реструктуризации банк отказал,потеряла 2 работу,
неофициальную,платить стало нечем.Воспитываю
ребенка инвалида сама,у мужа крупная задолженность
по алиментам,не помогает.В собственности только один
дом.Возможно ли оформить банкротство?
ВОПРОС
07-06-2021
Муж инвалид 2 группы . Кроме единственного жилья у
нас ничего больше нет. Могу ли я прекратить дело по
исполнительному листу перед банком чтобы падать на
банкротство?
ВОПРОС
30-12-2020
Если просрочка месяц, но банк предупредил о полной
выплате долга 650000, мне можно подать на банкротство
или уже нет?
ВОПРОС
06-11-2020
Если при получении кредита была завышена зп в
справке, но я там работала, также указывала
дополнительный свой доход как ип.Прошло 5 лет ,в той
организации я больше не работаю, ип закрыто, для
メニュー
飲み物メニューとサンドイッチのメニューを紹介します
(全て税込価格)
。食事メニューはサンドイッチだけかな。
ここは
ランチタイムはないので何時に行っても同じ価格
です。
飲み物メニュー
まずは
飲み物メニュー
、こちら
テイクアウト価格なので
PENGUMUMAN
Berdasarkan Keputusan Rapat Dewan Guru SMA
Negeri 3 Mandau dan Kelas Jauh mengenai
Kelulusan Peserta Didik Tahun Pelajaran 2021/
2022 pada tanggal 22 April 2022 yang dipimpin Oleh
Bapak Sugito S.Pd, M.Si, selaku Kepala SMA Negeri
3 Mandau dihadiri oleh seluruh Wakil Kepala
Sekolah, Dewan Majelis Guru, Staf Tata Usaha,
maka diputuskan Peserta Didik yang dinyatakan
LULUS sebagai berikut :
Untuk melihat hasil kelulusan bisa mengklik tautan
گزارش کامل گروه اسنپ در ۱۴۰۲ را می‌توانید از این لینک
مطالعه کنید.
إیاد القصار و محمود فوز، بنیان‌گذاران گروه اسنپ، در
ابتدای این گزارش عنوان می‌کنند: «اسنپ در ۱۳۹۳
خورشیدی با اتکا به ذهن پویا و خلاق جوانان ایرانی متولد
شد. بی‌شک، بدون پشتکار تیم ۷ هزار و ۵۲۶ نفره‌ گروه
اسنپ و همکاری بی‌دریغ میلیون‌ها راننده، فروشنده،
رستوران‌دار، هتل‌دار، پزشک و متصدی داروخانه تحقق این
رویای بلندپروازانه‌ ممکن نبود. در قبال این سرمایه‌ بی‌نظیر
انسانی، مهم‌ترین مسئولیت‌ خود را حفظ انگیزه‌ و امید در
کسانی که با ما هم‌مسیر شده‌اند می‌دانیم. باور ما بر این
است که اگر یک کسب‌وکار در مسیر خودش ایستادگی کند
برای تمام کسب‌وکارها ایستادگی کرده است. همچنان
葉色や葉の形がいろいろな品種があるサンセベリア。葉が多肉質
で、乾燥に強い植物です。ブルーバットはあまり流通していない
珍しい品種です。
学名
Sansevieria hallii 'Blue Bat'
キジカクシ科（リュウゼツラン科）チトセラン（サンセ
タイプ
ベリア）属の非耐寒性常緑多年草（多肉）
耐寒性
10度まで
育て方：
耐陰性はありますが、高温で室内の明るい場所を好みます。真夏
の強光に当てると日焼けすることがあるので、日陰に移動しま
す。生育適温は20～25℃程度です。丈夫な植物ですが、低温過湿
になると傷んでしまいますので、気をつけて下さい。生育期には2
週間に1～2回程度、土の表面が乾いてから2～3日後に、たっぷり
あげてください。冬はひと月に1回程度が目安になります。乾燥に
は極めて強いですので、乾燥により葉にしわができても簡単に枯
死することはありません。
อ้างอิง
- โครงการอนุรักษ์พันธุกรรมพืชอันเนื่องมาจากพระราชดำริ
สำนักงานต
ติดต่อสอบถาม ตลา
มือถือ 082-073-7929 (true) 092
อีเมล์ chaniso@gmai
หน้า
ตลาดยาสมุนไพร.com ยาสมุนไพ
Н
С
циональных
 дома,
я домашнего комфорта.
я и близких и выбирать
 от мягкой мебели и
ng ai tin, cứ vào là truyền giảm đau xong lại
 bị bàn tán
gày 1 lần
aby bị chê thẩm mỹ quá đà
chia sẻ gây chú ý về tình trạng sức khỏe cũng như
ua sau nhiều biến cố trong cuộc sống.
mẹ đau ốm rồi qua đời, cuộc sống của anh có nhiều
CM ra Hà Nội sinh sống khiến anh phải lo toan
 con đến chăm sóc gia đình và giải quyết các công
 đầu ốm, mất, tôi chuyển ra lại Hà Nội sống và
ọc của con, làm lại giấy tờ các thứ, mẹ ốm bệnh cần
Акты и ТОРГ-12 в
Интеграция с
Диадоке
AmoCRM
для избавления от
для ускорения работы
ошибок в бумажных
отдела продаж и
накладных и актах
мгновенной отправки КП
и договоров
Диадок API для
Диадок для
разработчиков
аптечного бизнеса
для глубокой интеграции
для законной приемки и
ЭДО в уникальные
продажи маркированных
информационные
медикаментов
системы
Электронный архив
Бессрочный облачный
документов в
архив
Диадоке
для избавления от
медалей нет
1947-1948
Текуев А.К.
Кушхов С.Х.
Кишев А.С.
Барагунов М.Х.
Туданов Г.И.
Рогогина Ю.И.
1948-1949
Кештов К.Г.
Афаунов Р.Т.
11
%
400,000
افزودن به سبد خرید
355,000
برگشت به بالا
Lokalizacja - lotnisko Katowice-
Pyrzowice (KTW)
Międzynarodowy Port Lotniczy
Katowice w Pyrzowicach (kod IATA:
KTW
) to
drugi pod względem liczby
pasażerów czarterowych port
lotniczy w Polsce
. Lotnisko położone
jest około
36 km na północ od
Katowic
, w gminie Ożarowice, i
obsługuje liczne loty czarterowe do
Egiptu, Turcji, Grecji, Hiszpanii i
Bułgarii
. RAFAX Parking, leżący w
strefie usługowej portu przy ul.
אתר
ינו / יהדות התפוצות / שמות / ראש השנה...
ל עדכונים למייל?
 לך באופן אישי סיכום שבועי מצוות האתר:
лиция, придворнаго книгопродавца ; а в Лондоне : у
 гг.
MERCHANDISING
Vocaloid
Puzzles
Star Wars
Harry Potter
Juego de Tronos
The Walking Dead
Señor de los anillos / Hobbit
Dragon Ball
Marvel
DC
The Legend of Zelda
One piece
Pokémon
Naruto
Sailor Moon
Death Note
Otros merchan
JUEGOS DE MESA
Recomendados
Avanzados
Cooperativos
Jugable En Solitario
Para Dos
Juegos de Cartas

● ● ● ● ● ● ●

§ **What you are asked to do**:
Arrange every line of text in the records as a Markdown table with the columns Row and Line. Number the rows in order and leave out blank lines.

§ **Exercise answer**:
| Row | Line |
|---|---|
| 1 | реструктуризации банк отказал,потеряла 2 работу, |
| 2 | неофициальную,платить стало нечем.Воспитываю |
| 3 | ребенка инвалида сама,у мужа крупная задолженность |
| 4 | по алиментам,не помогает.В собственности только один |
| 5 | дом.Возможно ли оформить банкротство? |
| 6 | ВОПРОС |
| 7 | 07-06-2021 |
| 8 | Муж инвалид 2 группы . Кроме единственного жилья у |
| 9 | нас ничего больше нет. Могу ли я прекратить дело по |
| 10 | исполнительному листу перед банком чтобы падать на |
| 11 | банкротство? |
| 12 | ВОПРОС |
| 13 | 30-12-2020 |
| 14 | Если просрочка месяц, но банк предупредил о полной |
| 15 | выплате долга 650000, мне можно подать на банкротство |
| 16 | или уже нет? |
| 17 | ВОПРОС |
| 18 | 06-11-2020 |
| 19 | Если при получении кредита была завышена зп в |
| 20 | справке, но я там работала, также указывала |
| 21 | дополнительный свой доход как ип.Прошло 5 лет ,в той |
| 22 | организации я больше не работаю, ип закрыто, для |
| 23 | メニュー |
| 24 | 飲み物メニューとサンドイッチのメニューを紹介します |
| 25 | (全て税込価格) |
| 26 | 。食事メニューはサンドイッチだけかな。 |
| 27 | ここは |
| 28 | ランチタイムはないので何時に行っても同じ価格 |
| 29 | です。 |
| 30 | 飲み物メニュー |
| 31 | まずは |
| 32 | 飲み物メニュー |
| 33 | 、こちら |
| 34 | テイクアウト価格なので |
| 35 | PENGUMUMAN |
| 36 | Berdasarkan Keputusan Rapat Dewan Guru SMA |
| 37 | Negeri 3 Mandau dan Kelas Jauh mengenai |
| 38 | Kelulusan Peserta Didik Tahun Pelajaran 2021/ |
| 39 | 2022 pada tanggal 22 April 2022 yang dipimpin Oleh |
| 40 | Bapak Sugito S.Pd, M.Si, selaku Kepala SMA Negeri |
| 41 | 3 Mandau dihadiri oleh seluruh Wakil Kepala |
| 42 | Sekolah, Dewan Majelis Guru, Staf Tata Usaha, |
| 43 | maka diputuskan Peserta Didik yang dinyatakan |
| 44 | LULUS sebagai berikut : |
| 45 | Untuk melihat hasil kelulusan bisa mengklik tautan |
| 46 | گزارش کامل گروه اسنپ در ۱۴۰۲ را می‌توانید از این لینک |
| 47 | مطالعه کنید. |
| 48 | إیاد القصار و محمود فوز، بنیان‌گذاران گروه اسنپ، در |
| 49 | ابتدای این گزارش عنوان می‌کنند: «اسنپ در ۱۳۹۳ |
| 50 | خورشیدی با اتکا به ذهن پویا و خلاق جوانان ایرانی متولد |
| 51 | شد. بی‌شک، بدون پشتکار تیم ۷ هزار و ۵۲۶ نفره‌ گروه |
| 52 | اسنپ و همکاری بی‌دریغ میلیون‌ها راننده، فروشنده، |
| 53 | رستوران‌دار، هتل‌دار، پزشک و متصدی داروخانه تحقق این |
| 54 | رویای بلندپروازانه‌ ممکن نبود. در قبال این سرمایه‌ بی‌نظیر |
| 55 | انسانی، مهم‌ترین مسئولیت‌ خود را حفظ انگیزه‌ و امید در |
| 56 | کسانی که با ما هم‌مسیر شده‌اند می‌دانیم. باور ما بر این |
| 57 | است که اگر یک کسب‌وکار در مسیر خودش ایستادگی کند |
| 58 | برای تمام کسب‌وکارها ایستادگی کرده است. همچنان |
| 59 | 葉色や葉の形がいろいろな品種があるサンセベリア。葉が多肉質 |
| 60 | で、乾燥に強い植物です。ブルーバットはあまり流通していない |
| 61 | 珍しい品種です。 |
| 62 | 学名 |
| 63 | Sansevieria hallii 'Blue Bat' |
| 64 | キジカクシ科（リュウゼツラン科）チトセラン（サンセ |
| 65 | タイプ |
| 66 | ベリア）属の非耐寒性常緑多年草（多肉） |
| 67 | 耐寒性 |
| 68 | 10度まで |
| 69 | 育て方： |
| 70 | 耐陰性はありますが、高温で室内の明るい場所を好みます。真夏 |
| 71 | の強光に当てると日焼けすることがあるので、日陰に移動しま |
| 72 | す。生育適温は20～25℃程度です。丈夫な植物ですが、低温過湿 |
| 73 | になると傷んでしまいますので、気をつけて下さい。生育期には2 |
| 74 | 週間に1～2回程度、土の表面が乾いてから2～3日後に、たっぷり |
| 75 | あげてください。冬はひと月に1回程度が目安になります。乾燥に |
| 76 | は極めて強いですので、乾燥により葉にしわができても簡単に枯 |
| 77 | 死することはありません。 |
| 78 | อ้างอิง |
| 79 | - โครงการอนุรักษ์พันธุกรรมพืชอันเนื่องมาจากพระราชดำริ |
| 80 | สำนักงานต |
| 81 | ติดต่อสอบถาม ตลา |
| 82 | มือถือ 082-073-7929 (true) 092 |
| 83 | อีเมล์ chaniso@gmai |
| 84 | หน้า |
| 85 | ตลาดยาสมุนไพร.com ยาสมุนไพ |
| 86 | Н |
| 87 | С |
| 88 | циональных |
| 89 |  дома, |
| 90 | я домашнего комфорта. |
| 91 | я и близких и выбирать |
| 92 |  от мягкой мебели и |
| 93 | ng ai tin, cứ vào là truyền giảm đau xong lại |
| 94 |  bị bàn tán |
| 95 | gày 1 lần |
| 96 | aby bị chê thẩm mỹ quá đà |
| 97 | chia sẻ gây chú ý về tình trạng sức khỏe cũng như |
| 98 | ua sau nhiều biến cố trong cuộc sống. |
| 99 | mẹ đau ốm rồi qua đời, cuộc sống của anh có nhiều |
| 100 | CM ra Hà Nội sinh sống khiến anh phải lo toan |
| 101 |  con đến chăm sóc gia đình và giải quyết các công |
| 102 |  đầu ốm, mất, tôi chuyển ra lại Hà Nội sống và |
| 103 | ọc của con, làm lại giấy tờ các thứ, mẹ ốm bệnh cần |
| 104 | Акты и ТОРГ-12 в |
| 105 | Интеграция с |
| 106 | Диадоке |
| 107 | AmoCRM |
| 108 | для избавления от |
| 109 | для ускорения работы |
| 110 | ошибок в бумажных |
| 111 | отдела продаж и |
| 112 | накладных и актах |
| 113 | мгновенной отправки КП |
| 114 | и договоров |
| 115 | Диадок API для |
| 116 | Диадок для |
| 117 | разработчиков |
| 118 | аптечного бизнеса |
| 119 | для глубокой интеграции |
| 120 | для законной приемки и |
| 121 | ЭДО в уникальные |
| 122 | продажи маркированных |
| 123 | информационные |
| 124 | медикаментов |
| 125 | системы |
| 126 | Электронный архив |
| 127 | Бессрочный облачный |
| 128 | документов в |
| 129 | архив |
| 130 | Диадоке |
| 131 | для избавления от |
| 132 | медалей нет |
| 133 | 1947-1948 |
| 134 | Текуев А.К. |
| 135 | Кушхов С.Х. |
| 136 | Кишев А.С. |
| 137 | Барагунов М.Х. |
| 138 | Туданов Г.И. |
| 139 | Рогогина Ю.И. |
| 140 | 1948-1949 |
| 141 | Кештов К.Г. |
| 142 | Афаунов Р.Т. |
| 143 | 11 |
| 144 | % |
| 145 | 400,000 |
| 146 | افزودن به سبد خرید |
| 147 | 355,000 |
| 148 | برگشت به بالا |
| 149 | Lokalizacja - lotnisko Katowice- |
| 150 | Pyrzowice (KTW) |
| 151 | Międzynarodowy Port Lotniczy |
| 152 | Katowice w Pyrzowicach (kod IATA: |
| 153 | KTW |
| 154 | ) to |
| 155 | drugi pod względem liczby |
| 156 | pasażerów czarterowych port |
| 157 | lotniczy w Polsce |
| 158 | . Lotnisko położone |
| 159 | jest około |
| 160 | 36 km na północ od |
| 161 | Katowic |
| 162 | , w gminie Ożarowice, i |
| 163 | obsługuje liczne loty czarterowe do |
| 164 | Egiptu, Turcji, Grecji, Hiszpanii i |
| 165 | Bułgarii |
| 166 | . RAFAX Parking, leżący w |
| 167 | strefie usługowej portu przy ul. |
| 168 | אתר |
| 169 | ינו / יהדות התפוצות / שמות / ראש השנה... |
| 170 | ל עדכונים למייל? |
| 171 |  לך באופן אישי סיכום שבועי מצוות האתר: |
| 172 | лиция, придворнаго книгопродавца ; а в Лондоне : у |
| 173 |  гг. |
| 174 | MERCHANDISING |
| 175 | Vocaloid |
| 176 | Puzzles |
| 177 | Star Wars |
| 178 | Harry Potter |
| 179 | Juego de Tronos |
| 180 | The Walking Dead |
| 181 | Señor de los anillos / Hobbit |
| 182 | Dragon Ball |
| 183 | Marvel |
| 184 | DC |
| 185 | The Legend of Zelda |
| 186 | One piece |
| 187 | Pokémon |
| 188 | Naruto |
| 189 | Sailor Moon |
| 190 | Death Note |
| 191 | Otros merchan |
| 192 | JUEGOS DE MESA |
| 193 | Recomendados |
| 194 | Avanzados |
| 195 | Cooperativos |
| 196 | Jugable En Solitario |
| 197 | Para Dos |
| 198 | Juegos de Cartas |